Review: Kim Kardashian-West’s SNL Episode Wasn’t the Worst Thing We’ve Ever Seen

SNL's latest episode felt more tailored to Kim Faithful than something for comedy fans

Kim Kardashian SNL
Kim Kardashian on SNL (NBC)

    The second episode of Saturday Night Live’s 47th season featured arguably their most famous host of the initial four episodes: Kim Kardashian-West, who really feels like she should have been a novelty host circa 2009, rather than a first-timer in 2021. Hopefully she’s just this season’s token billionaire—and hopefully that slot is retired from the host lineup hereafter. Wearing a lot of gloves for October, Kardashian-West didn’t project the same disdain for the world as fellow socialite Paris Hilton did in her infamous hosting gig, or the same discomfiting cutesiness as Elon Musk. At the same time, her version of being a good sport mostly involved getting off some shots at her family (and ex-husband Kanye West), and jokingly promoting her SKIMS shapewear line (the commercial for shapewear for dogs wasn’t real, but the brand itself is). On the other hand, giving the show over to a vapid but popular guest and trying to make them look good is practically an SNL institution—and odds are, there will be a worse episode than this one sometime later in the season. It wasn’t an awful outing so much as a tedious one that slowed some of last week’s momentum. But there were still some high points!


    Like last week’s View-spoofing talk show sketch, this sketch about a local news broadcast going haywire takes a familiar format—SNL makes its cast members play local news anchors so often, it should be a formal part of the audition process—and packs it with weird jokes. It’s centered on a series of lottery numbers coming up with unworkable winners like “blank” and “cell phone,” but there’s plenty of funny stuff circling around the central game, especially involving Chris Redd’s hapless sportscaster.

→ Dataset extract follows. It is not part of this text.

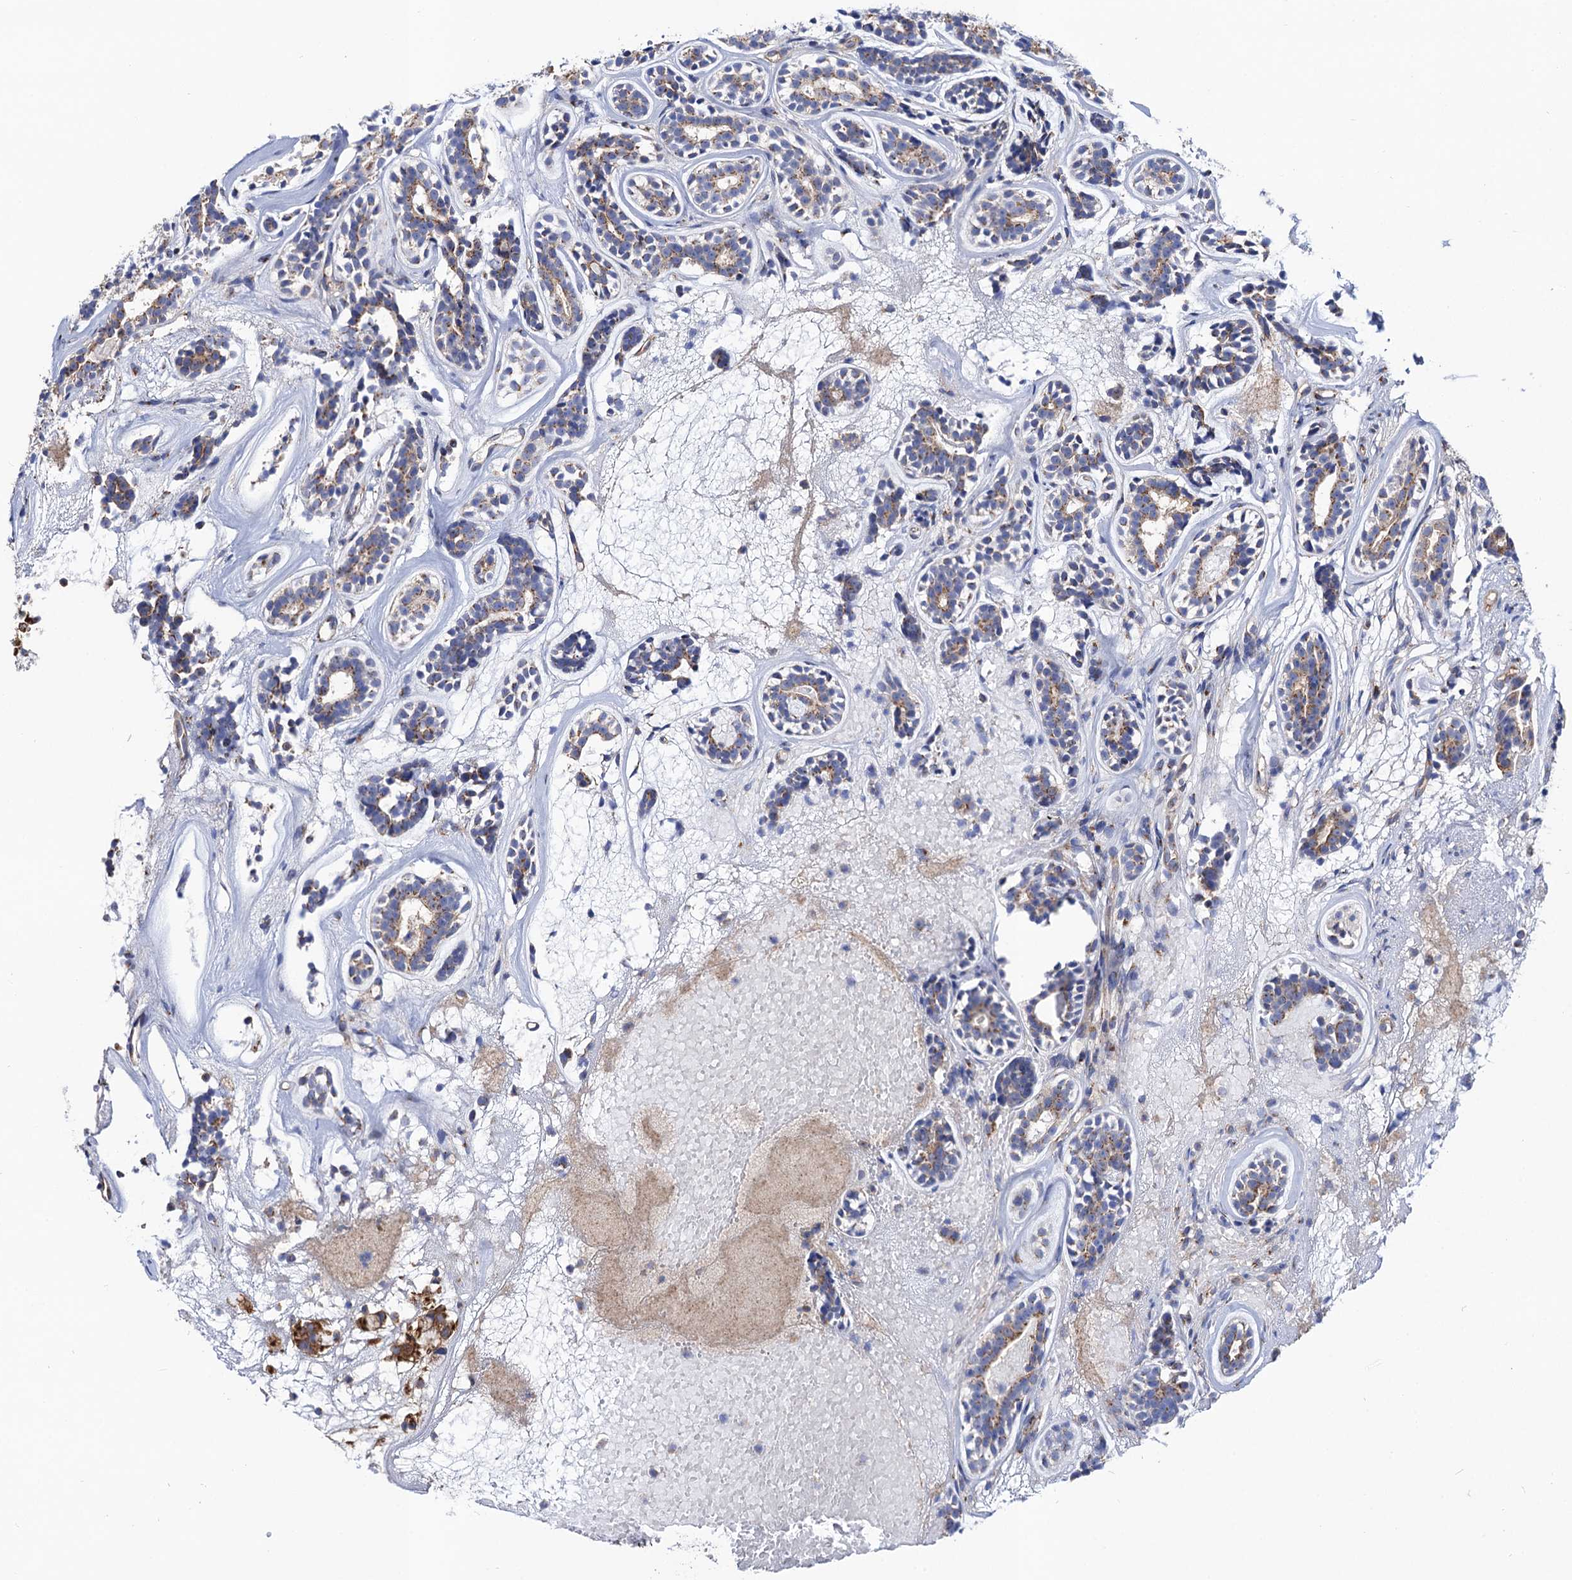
{"staining": {"intensity": "moderate", "quantity": "<25%", "location": "cytoplasmic/membranous"}, "tissue": "head and neck cancer", "cell_type": "Tumor cells", "image_type": "cancer", "snomed": [{"axis": "morphology", "description": "Adenocarcinoma, NOS"}, {"axis": "topography", "description": "Subcutis"}, {"axis": "topography", "description": "Head-Neck"}], "caption": "Tumor cells show low levels of moderate cytoplasmic/membranous staining in approximately <25% of cells in human head and neck adenocarcinoma. (brown staining indicates protein expression, while blue staining denotes nuclei).", "gene": "DYDC1", "patient": {"sex": "female", "age": 73}}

    SNL music videos are such a reliable highlight of the show that even one featuring Kim Kardashian-West gingerly performing the rap equivalent of speak-singing (did she somehow just invent speak-rapping?) turned out to be a winner. This ode to feeling old in the club is anchored by Cecily Strong and Ego Nwodim, with Kardashian-West given her most inspired gag of the night: Before she can finish a verse, she takes repeated cat naps. I don’t want to be all “girl, same,” but, well, yeah.

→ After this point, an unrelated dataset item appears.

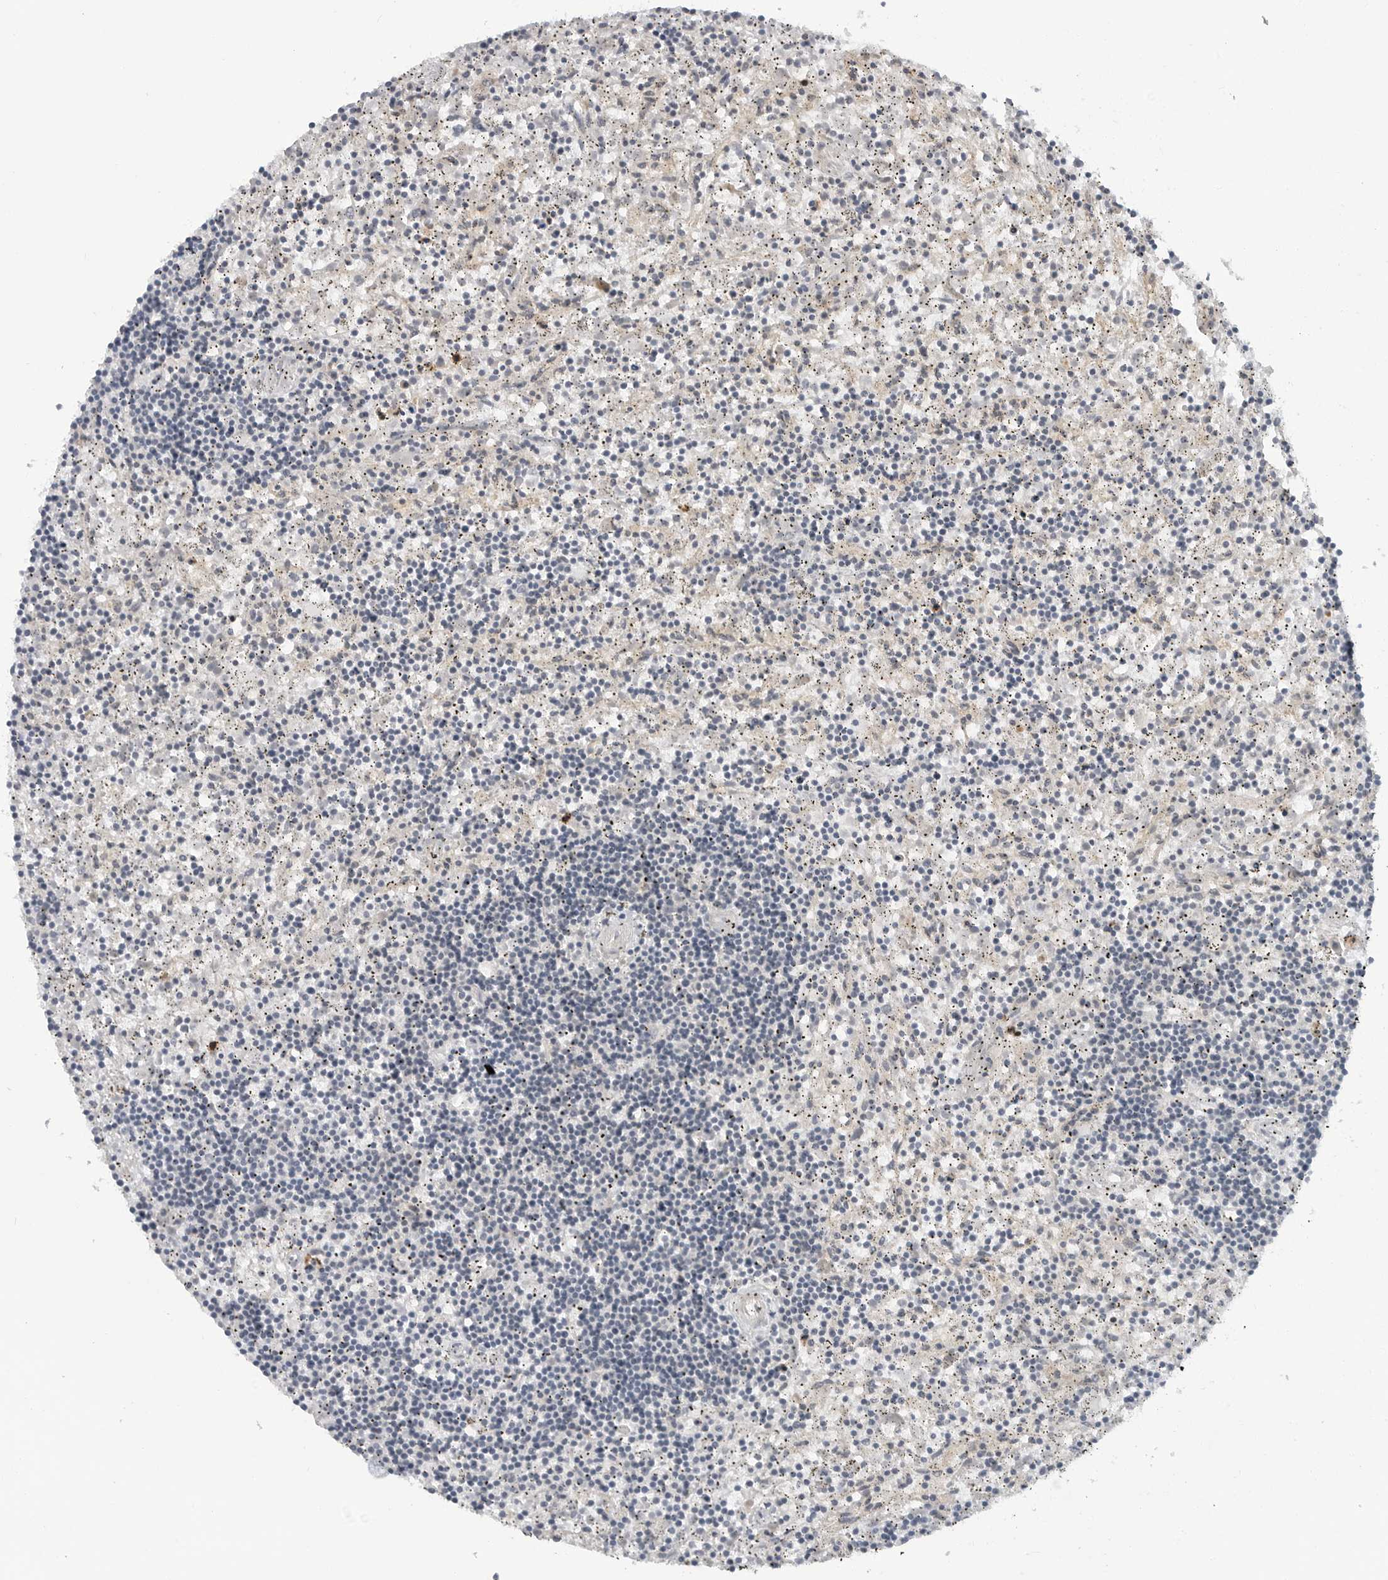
{"staining": {"intensity": "negative", "quantity": "none", "location": "none"}, "tissue": "lymphoma", "cell_type": "Tumor cells", "image_type": "cancer", "snomed": [{"axis": "morphology", "description": "Malignant lymphoma, non-Hodgkin's type, Low grade"}, {"axis": "topography", "description": "Spleen"}], "caption": "An immunohistochemistry (IHC) histopathology image of lymphoma is shown. There is no staining in tumor cells of lymphoma.", "gene": "STXBP3", "patient": {"sex": "male", "age": 76}}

    What is it with awkward hosts crammed into courtroom sketches? Last season saw an already-notorious bit with Elon Musk playing Wario; here, The People’s Court is reconfigured as The People’s Kourt for a squabbling Kardashian family. Maybe this is very funny to ardent viewers of Keeping Up with the Kardashians, and admittedly if this was a dumb, cameo-filled sketch about some show I love, I probably wouldn’t fret much about the moment where sketch comedy becomes a combination of advertorial and fan service. But that’s what it felt like, even if having Kim playing her sister instead of herself is kind of a fun gag. As the usually-excellent Chloe Fineman proves with her nondescript Megan Fox, there are only so many ways to do low-affect, soft-voiced California accents and call it an impression. If we must indulge Kim’s family cameos, go with this filmed piece, guided more by Aidy Bryant’s delightful floundering:

    It’s an SNL tradition to stick a host who may be less, ah, accustomed to live performing (or just acting in general) in an off-brand spoof of The Bachelor, with the athlete/singer/really, it’s usually an athlete in question non-reacting to a parade of ridiculous single gals, played by nearly every lady in the cast. This sketch offered a Bachelorette variation on that, but instead of showing faith in the show’s guys, it brought in ringer after ringer to receive token after token from Kim, given more to do than the usual anonymous-hunk role as she recites a series of mildly amusing but overlong jokes about whatever guy has lined up to play himself. It’s all in service of a showdown between John Cena and Kyle Mooney (surprisingly not playing either himself or failed stand-up comic Bruce Chandling)—not absolutely dire, but it takes an awful long time (and plenty of tedious applause breaks for all the famous faces) to get there. Again: 21 people are in the cast! Why fill a sketch up with Amy Schumer or Chris Rock walk-ons, let alone guys who aren’t even professional comedians?